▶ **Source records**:
· · ·
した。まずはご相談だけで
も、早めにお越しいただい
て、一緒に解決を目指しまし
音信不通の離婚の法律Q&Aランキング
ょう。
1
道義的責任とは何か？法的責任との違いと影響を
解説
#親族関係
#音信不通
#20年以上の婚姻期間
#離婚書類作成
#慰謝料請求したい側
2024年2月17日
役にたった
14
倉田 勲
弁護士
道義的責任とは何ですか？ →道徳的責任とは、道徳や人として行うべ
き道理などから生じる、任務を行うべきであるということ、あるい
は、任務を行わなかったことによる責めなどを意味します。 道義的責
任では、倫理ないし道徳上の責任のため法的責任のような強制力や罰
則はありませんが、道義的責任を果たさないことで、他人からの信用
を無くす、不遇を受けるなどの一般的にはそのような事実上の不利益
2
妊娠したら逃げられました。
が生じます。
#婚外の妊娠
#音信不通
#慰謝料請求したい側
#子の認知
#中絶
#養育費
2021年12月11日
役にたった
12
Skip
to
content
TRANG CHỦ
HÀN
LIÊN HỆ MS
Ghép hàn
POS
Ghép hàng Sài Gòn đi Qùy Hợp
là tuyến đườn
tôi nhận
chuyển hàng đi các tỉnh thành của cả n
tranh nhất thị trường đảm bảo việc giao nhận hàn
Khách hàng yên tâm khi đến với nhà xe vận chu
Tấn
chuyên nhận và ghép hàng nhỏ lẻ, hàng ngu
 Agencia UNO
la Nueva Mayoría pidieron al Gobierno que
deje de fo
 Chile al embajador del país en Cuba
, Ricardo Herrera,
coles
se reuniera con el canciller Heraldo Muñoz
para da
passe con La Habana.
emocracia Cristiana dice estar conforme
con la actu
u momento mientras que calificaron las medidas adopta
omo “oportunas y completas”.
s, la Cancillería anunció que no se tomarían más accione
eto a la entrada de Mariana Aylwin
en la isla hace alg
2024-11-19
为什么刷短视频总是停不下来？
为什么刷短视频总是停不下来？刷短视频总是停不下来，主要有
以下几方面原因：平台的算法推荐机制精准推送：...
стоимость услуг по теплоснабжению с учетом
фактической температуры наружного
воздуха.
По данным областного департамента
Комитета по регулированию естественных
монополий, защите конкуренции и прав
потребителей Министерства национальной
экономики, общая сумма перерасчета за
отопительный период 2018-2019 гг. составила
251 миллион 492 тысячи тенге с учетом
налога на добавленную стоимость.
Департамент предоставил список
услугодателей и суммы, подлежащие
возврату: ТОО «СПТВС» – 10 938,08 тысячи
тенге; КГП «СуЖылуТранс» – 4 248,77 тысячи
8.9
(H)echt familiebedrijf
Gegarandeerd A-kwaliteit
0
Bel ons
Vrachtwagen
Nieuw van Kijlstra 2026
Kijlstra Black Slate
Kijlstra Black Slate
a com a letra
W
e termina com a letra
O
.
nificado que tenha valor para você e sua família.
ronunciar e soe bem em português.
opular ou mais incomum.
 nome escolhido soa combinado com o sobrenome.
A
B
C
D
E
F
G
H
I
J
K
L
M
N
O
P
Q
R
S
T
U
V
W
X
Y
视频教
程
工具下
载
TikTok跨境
· · ·
▶ **TASK REQUIREMENTS**: From the data above, gather every line that includes the word "тысячи".

▶ **RESULT**:
251 миллион 492 тысячи тенге с учетом
возврату: ТОО «СПТВС» – 10 938,08 тысячи
тенге; КГП «СуЖылуТранс» – 4 248,77 тысячи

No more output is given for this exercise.